* [EXERCISE DIRECTIONS] Find the line with "ring dip: (954, 932)" in the entries below. Repeat it, every following line, and the line with "wrist: (1057, 1081)", exactly and with nothing added.

Records from a data collection
== Segment start ==

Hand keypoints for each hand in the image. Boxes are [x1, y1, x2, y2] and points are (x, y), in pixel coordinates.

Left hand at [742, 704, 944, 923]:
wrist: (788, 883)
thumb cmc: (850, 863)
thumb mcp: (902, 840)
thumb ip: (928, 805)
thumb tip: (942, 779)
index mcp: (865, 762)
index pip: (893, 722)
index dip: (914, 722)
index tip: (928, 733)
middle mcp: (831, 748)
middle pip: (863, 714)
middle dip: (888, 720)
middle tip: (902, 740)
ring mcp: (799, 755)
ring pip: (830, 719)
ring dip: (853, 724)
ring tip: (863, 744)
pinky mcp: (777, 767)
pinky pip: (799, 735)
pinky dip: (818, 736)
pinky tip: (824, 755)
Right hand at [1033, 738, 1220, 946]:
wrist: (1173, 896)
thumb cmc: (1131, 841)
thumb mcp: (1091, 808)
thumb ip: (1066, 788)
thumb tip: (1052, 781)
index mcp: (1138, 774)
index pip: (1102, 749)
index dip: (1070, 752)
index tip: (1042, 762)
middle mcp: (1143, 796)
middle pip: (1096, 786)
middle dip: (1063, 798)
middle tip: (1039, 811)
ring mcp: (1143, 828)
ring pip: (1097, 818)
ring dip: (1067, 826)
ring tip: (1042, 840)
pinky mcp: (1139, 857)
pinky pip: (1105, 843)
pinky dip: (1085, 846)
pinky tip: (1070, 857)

== Segment end ==
== Segment start ==

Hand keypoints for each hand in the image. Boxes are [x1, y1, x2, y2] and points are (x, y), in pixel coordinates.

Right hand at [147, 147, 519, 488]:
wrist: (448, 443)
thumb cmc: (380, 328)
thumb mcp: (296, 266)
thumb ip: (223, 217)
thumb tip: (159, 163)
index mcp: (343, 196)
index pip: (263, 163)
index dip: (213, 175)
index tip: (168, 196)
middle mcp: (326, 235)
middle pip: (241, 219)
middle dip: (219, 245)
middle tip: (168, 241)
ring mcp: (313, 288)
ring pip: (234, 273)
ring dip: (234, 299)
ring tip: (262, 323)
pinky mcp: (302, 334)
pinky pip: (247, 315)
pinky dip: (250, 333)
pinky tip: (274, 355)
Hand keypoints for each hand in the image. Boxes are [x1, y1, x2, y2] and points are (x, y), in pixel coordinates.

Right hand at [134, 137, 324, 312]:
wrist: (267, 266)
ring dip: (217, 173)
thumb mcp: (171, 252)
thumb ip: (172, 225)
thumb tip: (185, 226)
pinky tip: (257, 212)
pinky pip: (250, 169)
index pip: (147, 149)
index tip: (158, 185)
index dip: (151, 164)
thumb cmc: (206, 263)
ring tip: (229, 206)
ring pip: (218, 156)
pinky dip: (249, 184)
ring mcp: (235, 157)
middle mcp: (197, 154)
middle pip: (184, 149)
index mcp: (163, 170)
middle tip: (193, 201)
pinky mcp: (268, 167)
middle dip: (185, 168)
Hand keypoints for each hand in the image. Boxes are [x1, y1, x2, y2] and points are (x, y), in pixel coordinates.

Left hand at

== Segment end ==
== Segment start ==

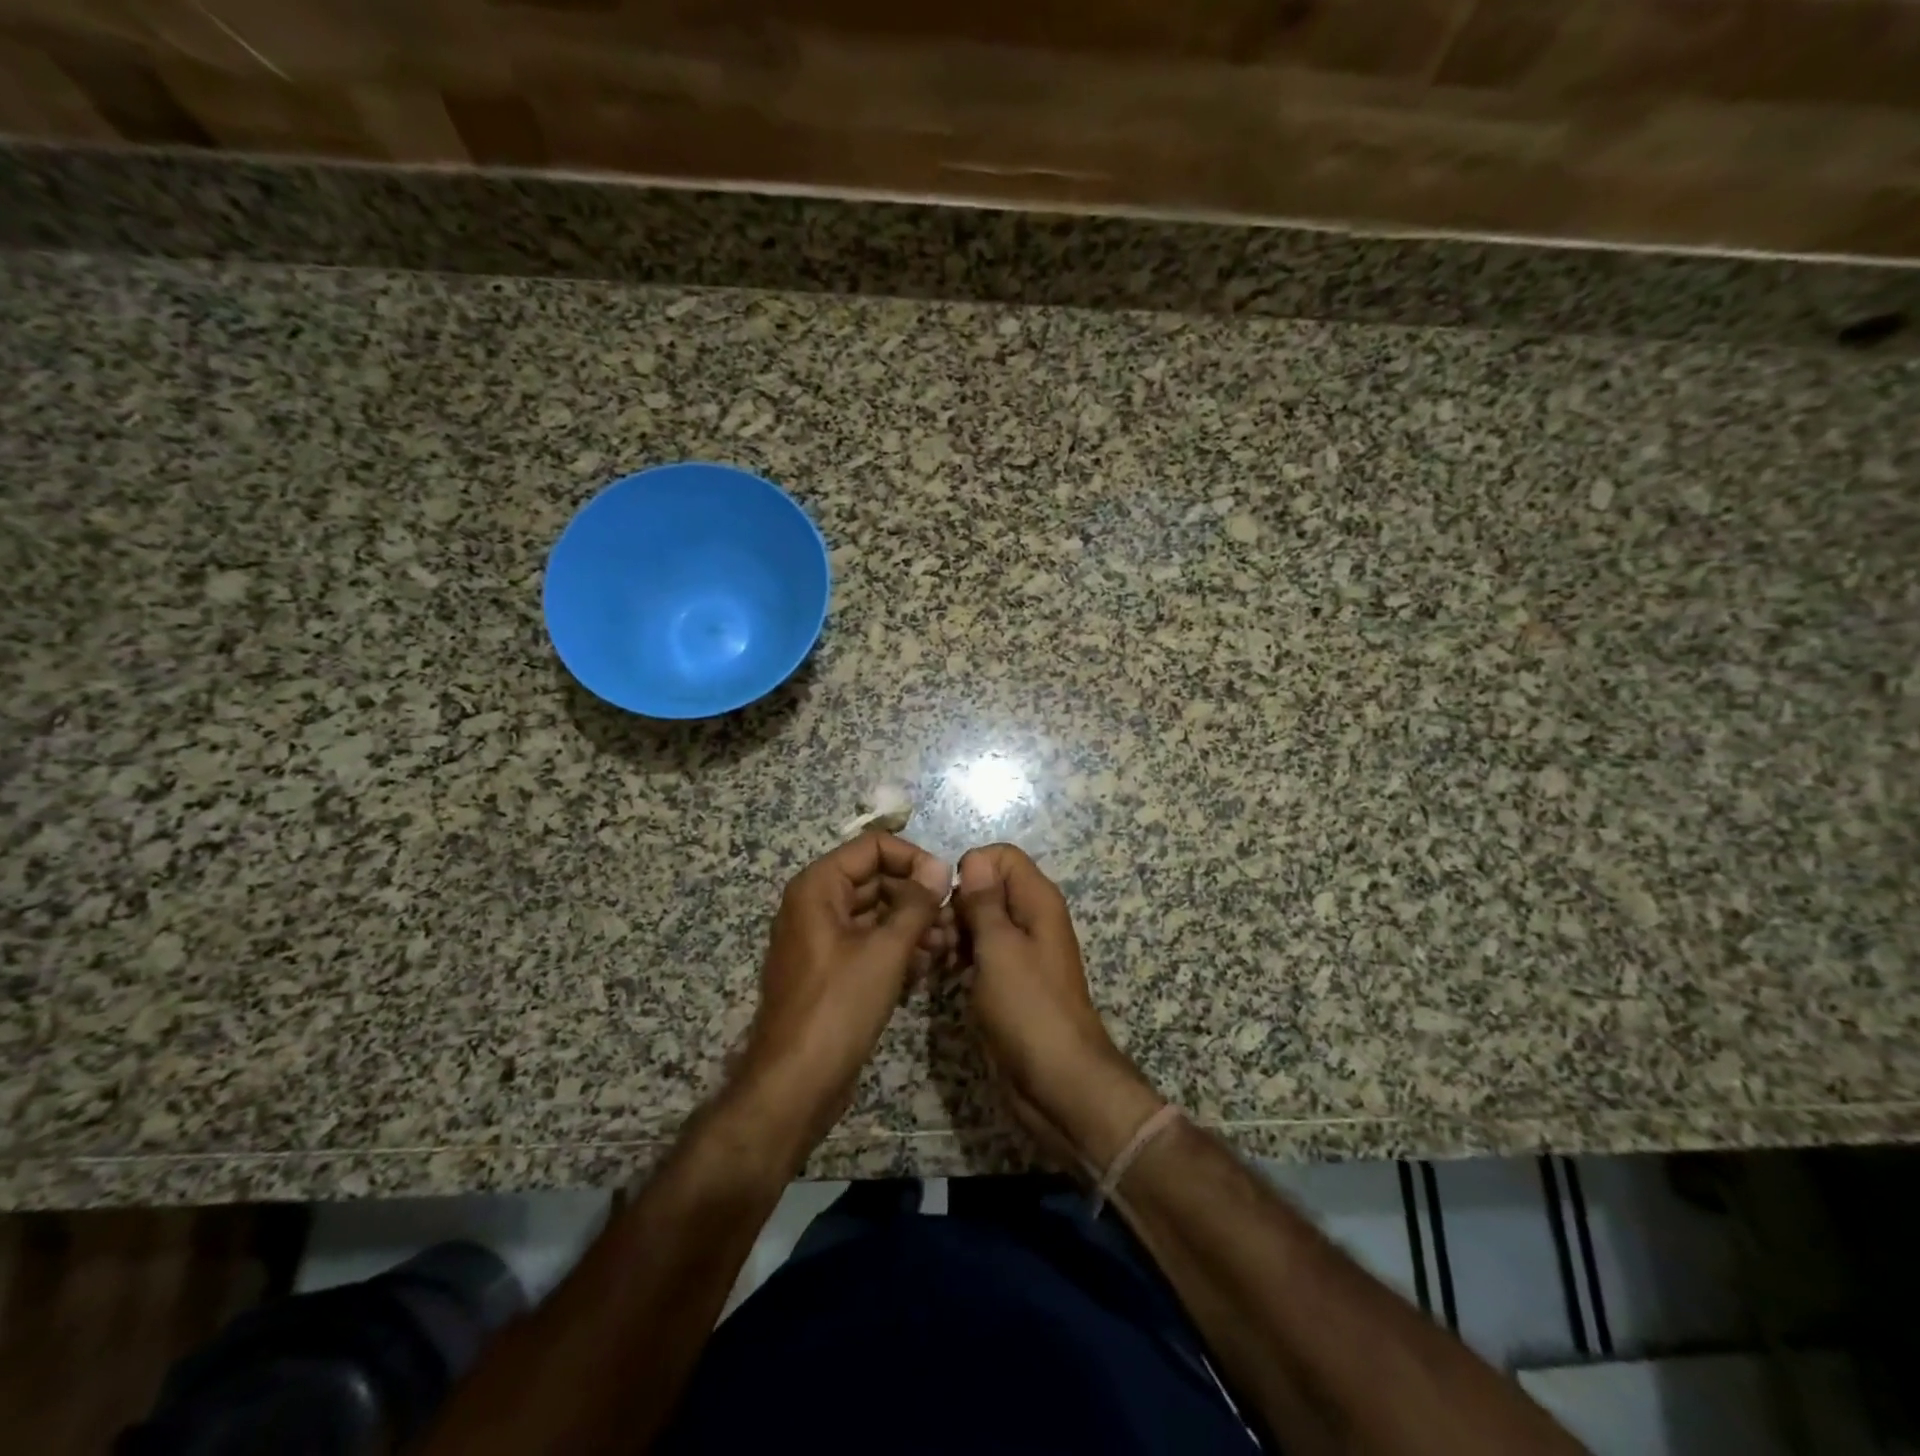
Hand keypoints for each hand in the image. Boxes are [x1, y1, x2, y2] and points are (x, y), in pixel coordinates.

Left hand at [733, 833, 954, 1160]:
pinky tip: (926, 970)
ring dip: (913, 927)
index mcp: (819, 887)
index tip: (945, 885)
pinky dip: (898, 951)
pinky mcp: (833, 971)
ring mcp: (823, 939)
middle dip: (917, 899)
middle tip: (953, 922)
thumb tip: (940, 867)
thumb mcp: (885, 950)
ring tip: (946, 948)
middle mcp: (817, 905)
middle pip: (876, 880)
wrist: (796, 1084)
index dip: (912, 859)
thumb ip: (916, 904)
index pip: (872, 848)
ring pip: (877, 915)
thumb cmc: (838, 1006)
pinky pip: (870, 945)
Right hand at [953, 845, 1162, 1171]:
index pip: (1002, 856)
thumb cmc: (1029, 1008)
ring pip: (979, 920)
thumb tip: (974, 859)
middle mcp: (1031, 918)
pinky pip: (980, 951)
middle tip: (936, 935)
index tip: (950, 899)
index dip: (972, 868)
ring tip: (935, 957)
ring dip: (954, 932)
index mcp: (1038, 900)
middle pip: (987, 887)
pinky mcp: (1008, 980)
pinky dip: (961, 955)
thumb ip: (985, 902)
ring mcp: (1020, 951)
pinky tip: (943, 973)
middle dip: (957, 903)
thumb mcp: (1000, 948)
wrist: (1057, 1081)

== Segment end ==

* [YOUR RESPONSE]
ring dip: (954, 932)
index mcp: (1038, 900)
middle pip: (987, 887)
pinky mcp: (1008, 980)
pinky dip: (961, 955)
thumb ip: (985, 902)
ring mcp: (1020, 951)
pinky tip: (943, 973)
middle dip: (957, 903)
thumb mcp: (1000, 948)
wrist: (1057, 1081)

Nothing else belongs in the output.